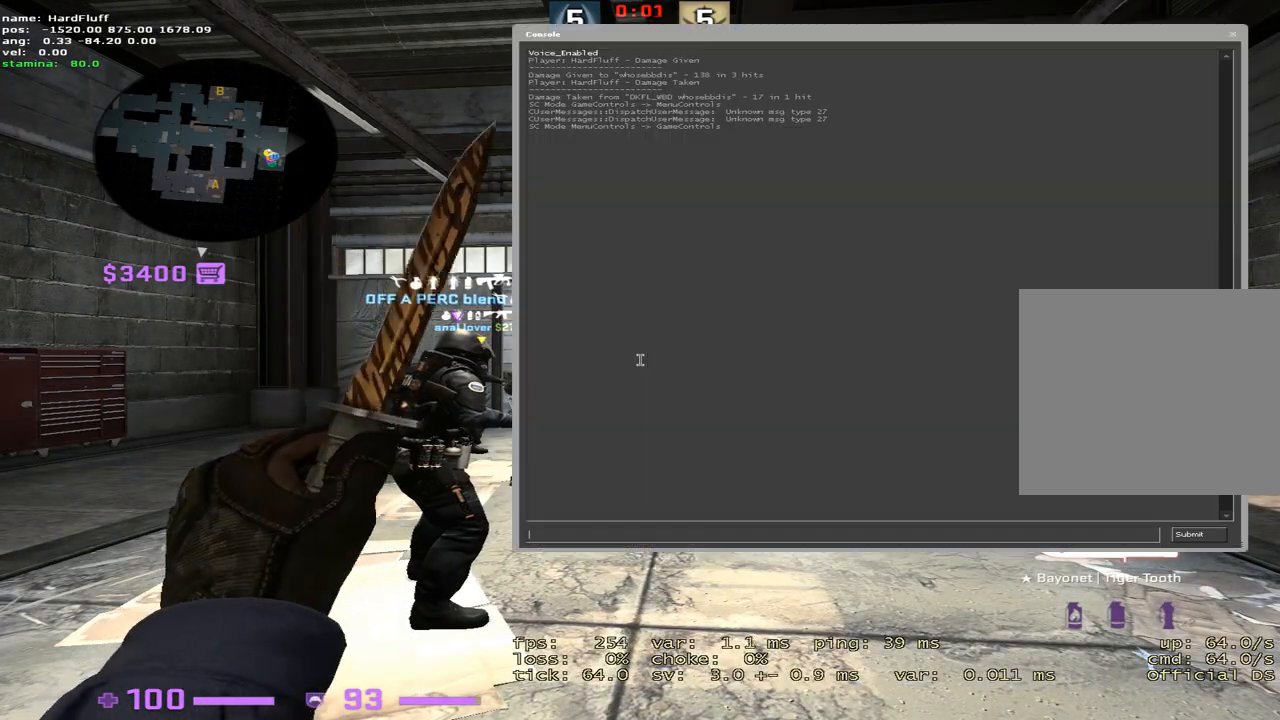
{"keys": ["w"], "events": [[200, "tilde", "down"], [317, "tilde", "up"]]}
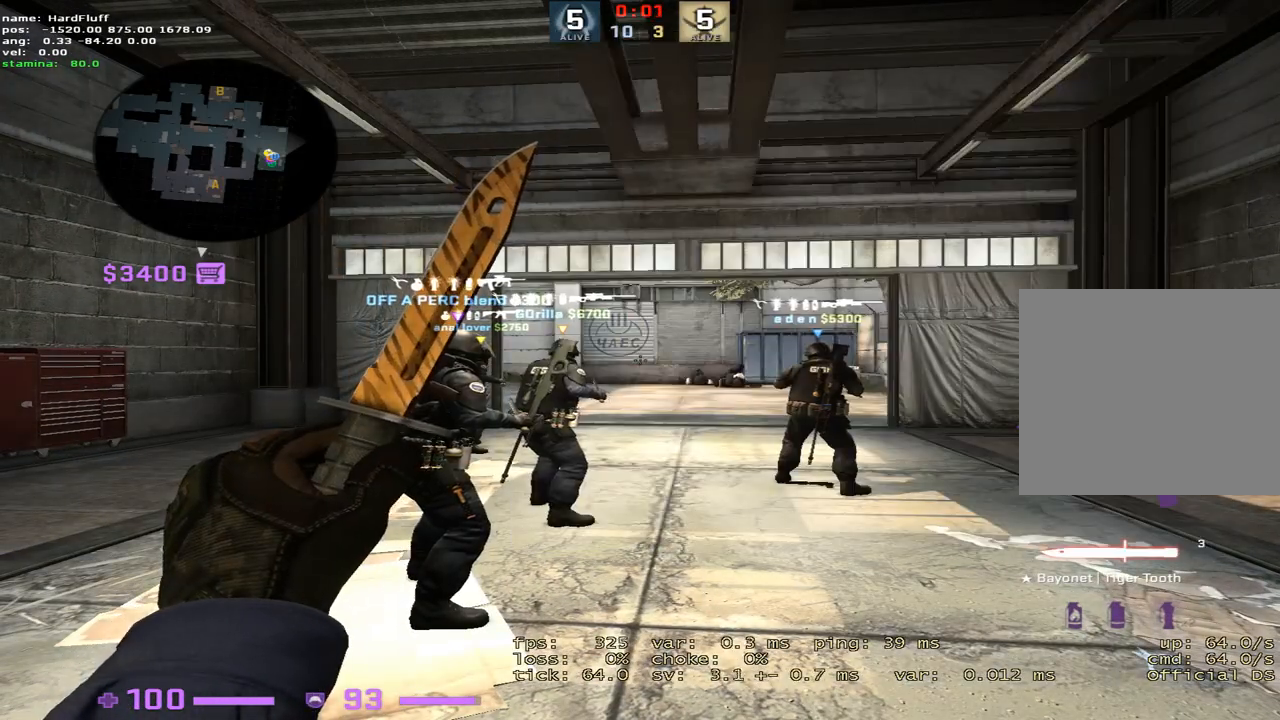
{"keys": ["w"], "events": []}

...

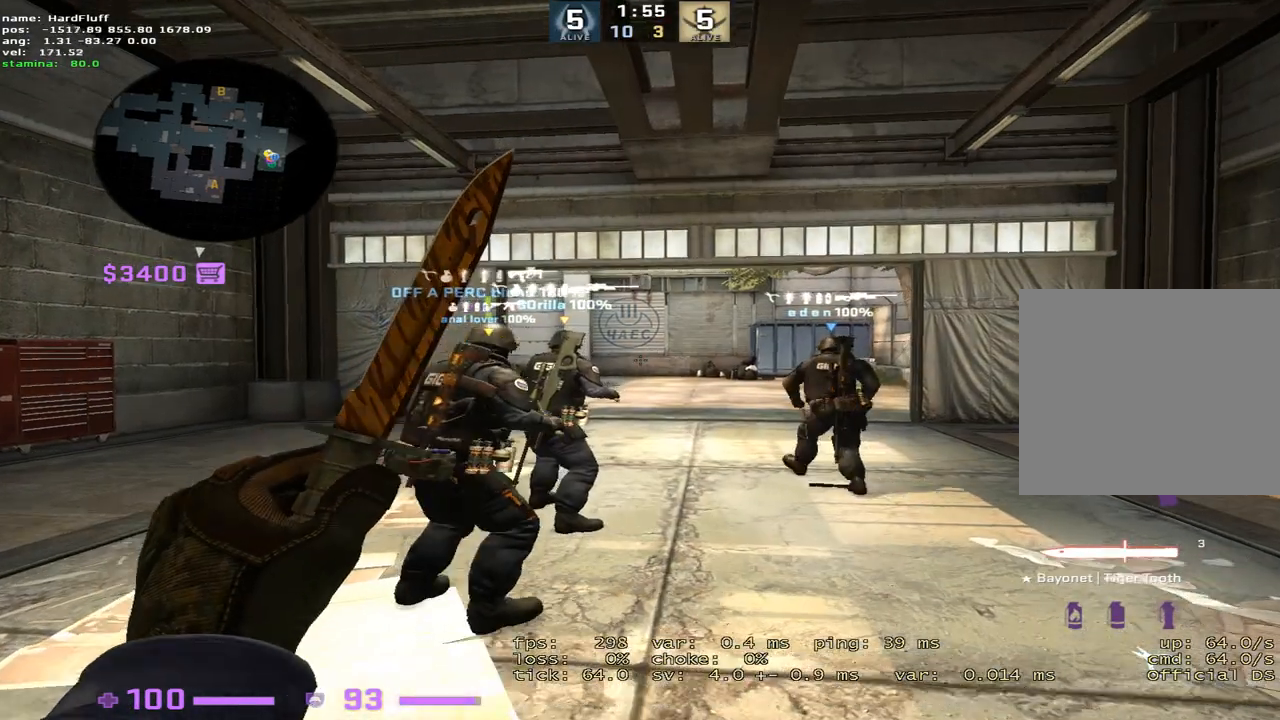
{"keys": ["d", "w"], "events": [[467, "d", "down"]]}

:: About this task ::
Pull out every line in the material above where "down" occurs.

:: Task answer ::
{"keys": ["w"], "events": [[200, "tilde", "down"], [317, "tilde", "up"]]}
{"keys": ["d", "w"], "events": [[467, "d", "down"]]}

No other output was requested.